MODELING THE IMPACT OF LASER IRRADIATION ON TEMPERATURE CHANGES IN BIOLOGICAL TISSUES

Abstract

Modeling the impact of laser irradiation (MILI) on biological tissues plays a crucial role in research and the development of laser technologies in biology and medicine. MILI opens a wide spectrum of knowledge for scientists and medical professionals, providing insights into how laser radiation interacts with different types of tissues and organs and determining optimal parameters to achieve the desired outcome. Models can account for various physical processes occurring during irradiation, such as energy absorption, heat propagation, changes in tissue structure, and functions. This enables the prediction of tissue responses to different laser exposure regimes, including intensity, wavelength, and exposure time. In medicine, modeling is used to determine optimal laser exposure parameters for specific diseases or procedures. For example, MILI helps identify the optimal radiation dose during laser therapy or surgical interventions. Additionally, modeling allows for the assessment of potential risks associated with laser radiation, such as tissue overheating or side effects.

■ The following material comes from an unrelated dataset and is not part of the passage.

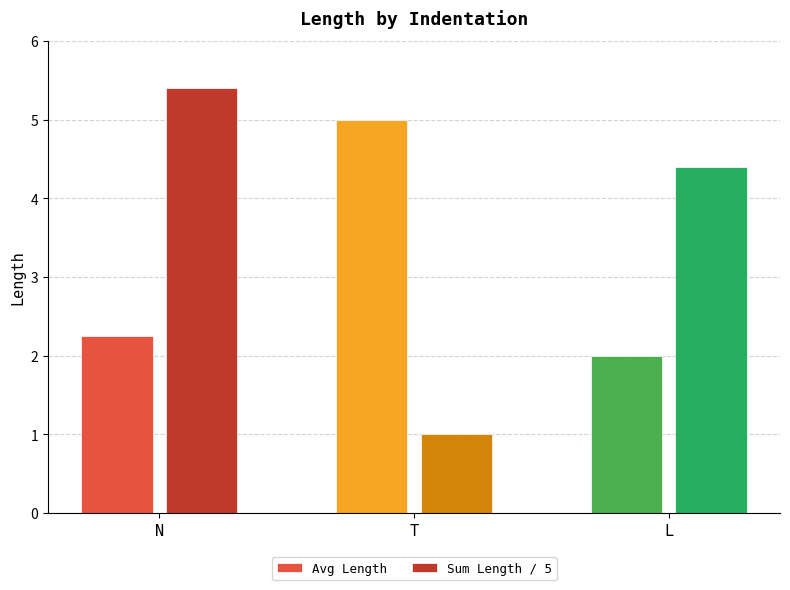

The value of Avg Length at N is 3.9. True or false?

False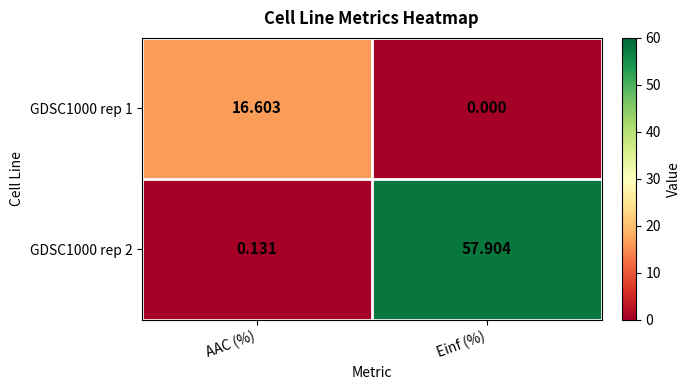

Where does the GDSC1000 rep 1 series first go above 16?

AAC (%)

This, in turn, enhances the development of safer and more effective laser application methods. Moreover, optimizing laser irradiation parameters is relevant for minimizing the risk of damage to surrounding tissues. MILI can be used to develop new laser technologies and devices aimed at improving the outcomes of laser applications in medicine. It also facilitates the faster and more efficient implementation of new methods and technologies into clinical practice. Thus, modeling the impact of laser irradiation on temperature changes in biological tissues plays a vital role in enhancing understanding of processes in biological tissues and contributes to the development of new methods and technologies, as well as the optimization of laser application for achieving effective treatment outcomes and patient safety.